━━━━━ Supplied data
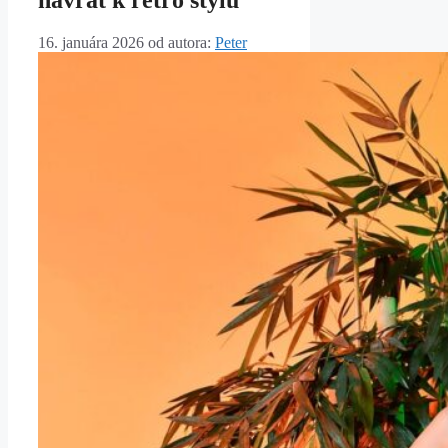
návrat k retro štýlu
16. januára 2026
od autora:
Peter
━━━━━━━━━━
━━━━━ Supplied data
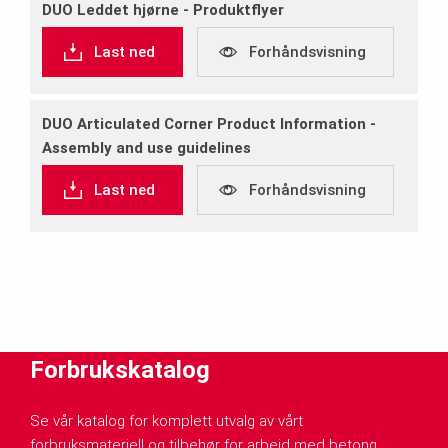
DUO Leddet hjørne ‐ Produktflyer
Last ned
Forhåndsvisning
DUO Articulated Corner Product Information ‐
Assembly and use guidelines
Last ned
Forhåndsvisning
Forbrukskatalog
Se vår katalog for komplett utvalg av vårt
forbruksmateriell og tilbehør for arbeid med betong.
━━━━━━━━━━
━━━━━ Supplied data
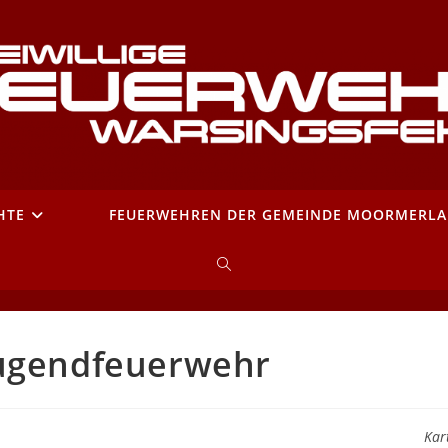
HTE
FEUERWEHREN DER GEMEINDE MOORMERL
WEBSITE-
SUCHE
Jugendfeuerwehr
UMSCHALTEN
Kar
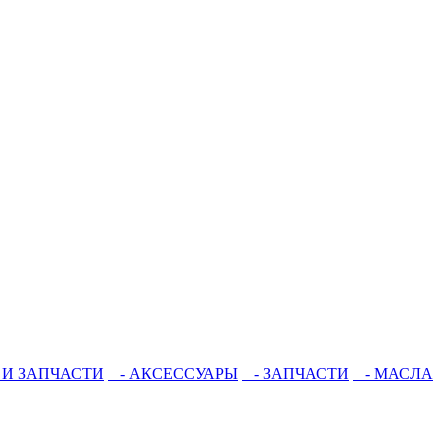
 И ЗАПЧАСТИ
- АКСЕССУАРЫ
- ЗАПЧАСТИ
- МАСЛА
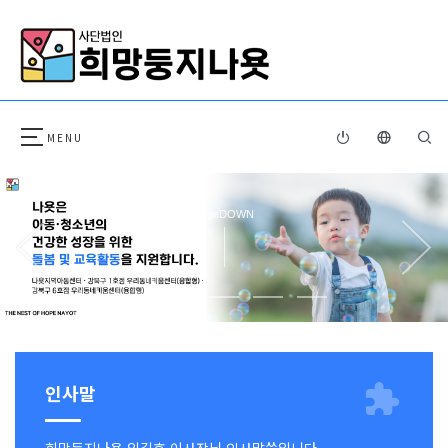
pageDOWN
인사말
━━━━━━━━━━
- Exercise prompt
From the material above, set down exactly the lines between the line holding "Se vår katalog for komplett utvalg av vårt" and the line holding "forbruksmateriell og tilbehør", inclusive. Include nothing else.

- Output
Se vår katalog for komplett utvalg av vårt
forbruksmateriell og tilbehør for arbeid med betong.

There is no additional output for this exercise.